Wait till next year time for Louisville basketball

Time to put the basketballs in mothballs.

The University of Louisville dies a quick death Thursday afternoon. First game. First out. Minnesota 86, Louisville 76.  UofL finishes 20-14, losing six of their last eight games. The two wins coming against Notre Dame.

The Cardinals shoot air balls. Fall trying to rebound. Foul three point shooters. Actually don’t guard the three-point line where the Golden Gophers averaged five made threes a game but made 11 of 27 on Thursday.

Minnesota led by as many of 19 points. Gabe Kalscheur led the Gophers with 24 points making five of 11 three point baskets and eight rebounds. Amir Coffey added 13. The Gophers had zero bench points.

Christen Cunningham led the Cards with 22 points, Jordan Nwora had 10 for a team that shot 44.1 per cent from the floor and nine of 26 from three point baskets for 34.6 percent. The teams payed to a 35-35 draw rebounding.

Listed records
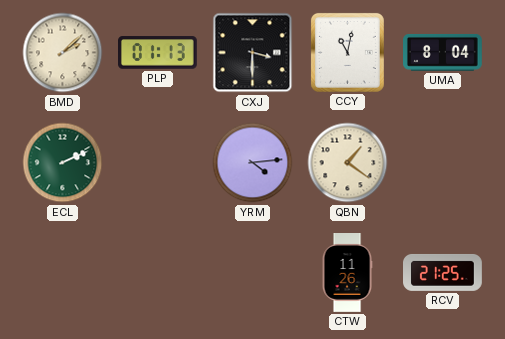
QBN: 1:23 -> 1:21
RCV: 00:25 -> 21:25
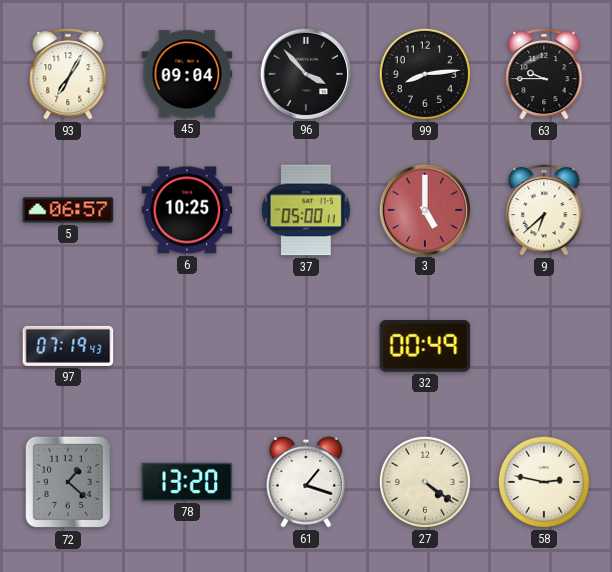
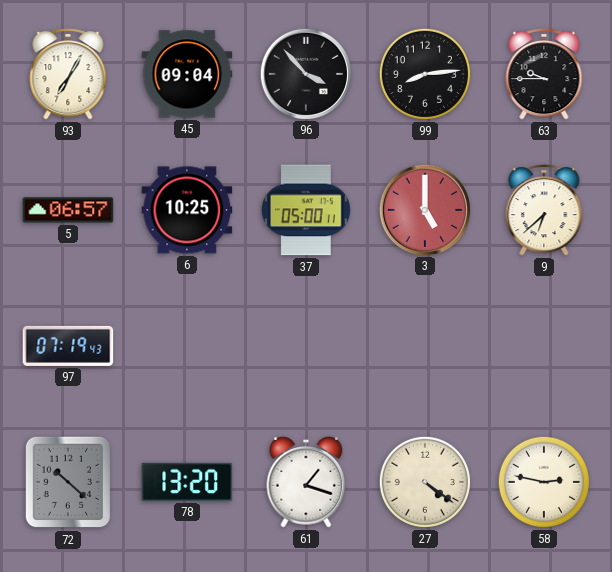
32: 00:49 -> none
72: 1:22 -> 10:22
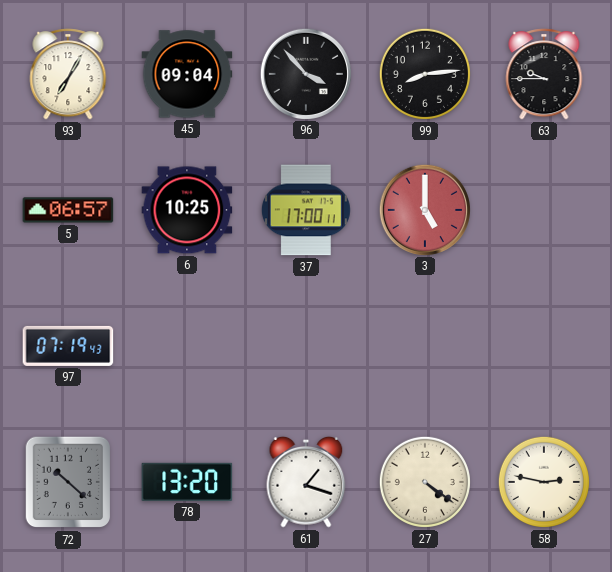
37: 05:00 -> 17:00
9: 6:38 -> none
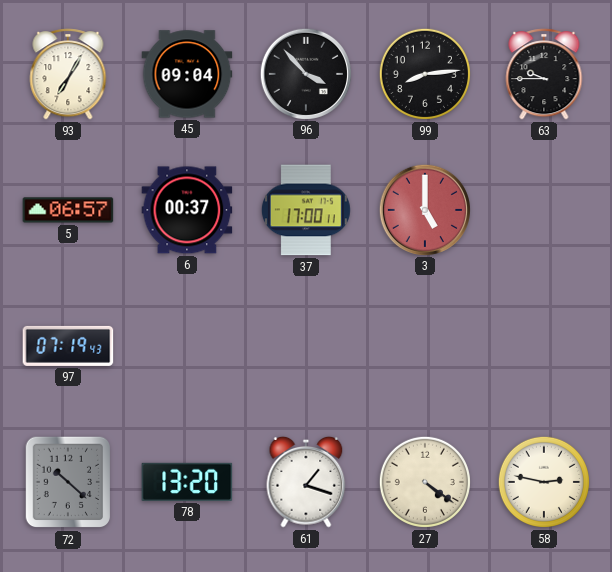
6: 10:25 -> 00:37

Stated problem 1
Change every "none" to "stopped" in the rows listing clocks and their time changes, keep everything else the same, and leave out the picture lines.
Stated problem 2
Go on with the article on Louisville's basketball loss to Minnesota, starting after its last sentence.

Exercise answer 1
QBN: 1:23 -> 1:21
RCV: 00:25 -> 21:25
32: 00:49 -> stopped
72: 1:22 -> 10:22
37: 05:00 -> 17:00
9: 6:38 -> stopped
6: 10:25 -> 00:37

Exercise answer 2
“It’s a special movement for our program,” said Gophers coach Richard Pitino, son of former Cardinals head man, Rick Pitino. “We beat a really good Louisville team.”

The Cardinals never gave up, but were climbing a mountain all afternoon.
The NCAA Tournament is the reward for a season well played. Louisville did enough to earn an at large bid to the 68 team field for the first time since 2017 and the second time in four years.

Card Nation is tired of the drama with the basketball and football teams. The committee added drama with the matchup between Pitino’s 10th seeded Gophers and seventh seed Louisville. It was the tournament’s first game in of this years tournament. A CBS national audience watching for at least 30 minutes. The Cardinals were mostly a mess. Louisville gave up three baskets at a alarming rate. Fell down on rebounds. Shot air balls. What could Chris Mack do?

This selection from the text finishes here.